##### Provided information #####

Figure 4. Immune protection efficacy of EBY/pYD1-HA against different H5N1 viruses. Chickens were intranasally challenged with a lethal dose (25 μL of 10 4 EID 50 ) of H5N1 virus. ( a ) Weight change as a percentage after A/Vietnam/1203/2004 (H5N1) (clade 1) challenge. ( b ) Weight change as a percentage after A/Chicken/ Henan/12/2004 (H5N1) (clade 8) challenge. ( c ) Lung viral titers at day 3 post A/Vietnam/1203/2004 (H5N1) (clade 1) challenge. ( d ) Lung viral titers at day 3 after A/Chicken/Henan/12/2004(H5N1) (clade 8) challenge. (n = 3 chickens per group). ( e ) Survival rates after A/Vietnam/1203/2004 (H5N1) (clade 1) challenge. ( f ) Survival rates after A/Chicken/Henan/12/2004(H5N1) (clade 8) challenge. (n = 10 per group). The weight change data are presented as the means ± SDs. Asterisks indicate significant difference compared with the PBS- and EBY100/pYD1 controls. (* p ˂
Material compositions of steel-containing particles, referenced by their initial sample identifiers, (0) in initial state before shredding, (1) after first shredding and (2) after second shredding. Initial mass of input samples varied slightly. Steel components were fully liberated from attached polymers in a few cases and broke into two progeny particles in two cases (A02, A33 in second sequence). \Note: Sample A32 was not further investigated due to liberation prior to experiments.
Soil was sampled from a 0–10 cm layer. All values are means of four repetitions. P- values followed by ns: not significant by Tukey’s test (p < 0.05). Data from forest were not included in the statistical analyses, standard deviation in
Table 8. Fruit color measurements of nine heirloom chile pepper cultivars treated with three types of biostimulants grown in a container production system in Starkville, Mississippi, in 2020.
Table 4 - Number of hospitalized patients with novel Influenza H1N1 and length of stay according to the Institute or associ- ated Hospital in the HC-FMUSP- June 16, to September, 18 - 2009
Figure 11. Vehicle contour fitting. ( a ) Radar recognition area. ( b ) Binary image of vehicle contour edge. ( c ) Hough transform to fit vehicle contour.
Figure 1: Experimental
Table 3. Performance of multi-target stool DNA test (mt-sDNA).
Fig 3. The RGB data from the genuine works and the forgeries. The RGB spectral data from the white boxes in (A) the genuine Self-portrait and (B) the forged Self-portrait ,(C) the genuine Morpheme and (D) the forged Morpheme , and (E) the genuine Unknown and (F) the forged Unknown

#####

Requirement. Looking at the entries, how many lines contain the string "significant"? The answer is that number alone.

Output below. 2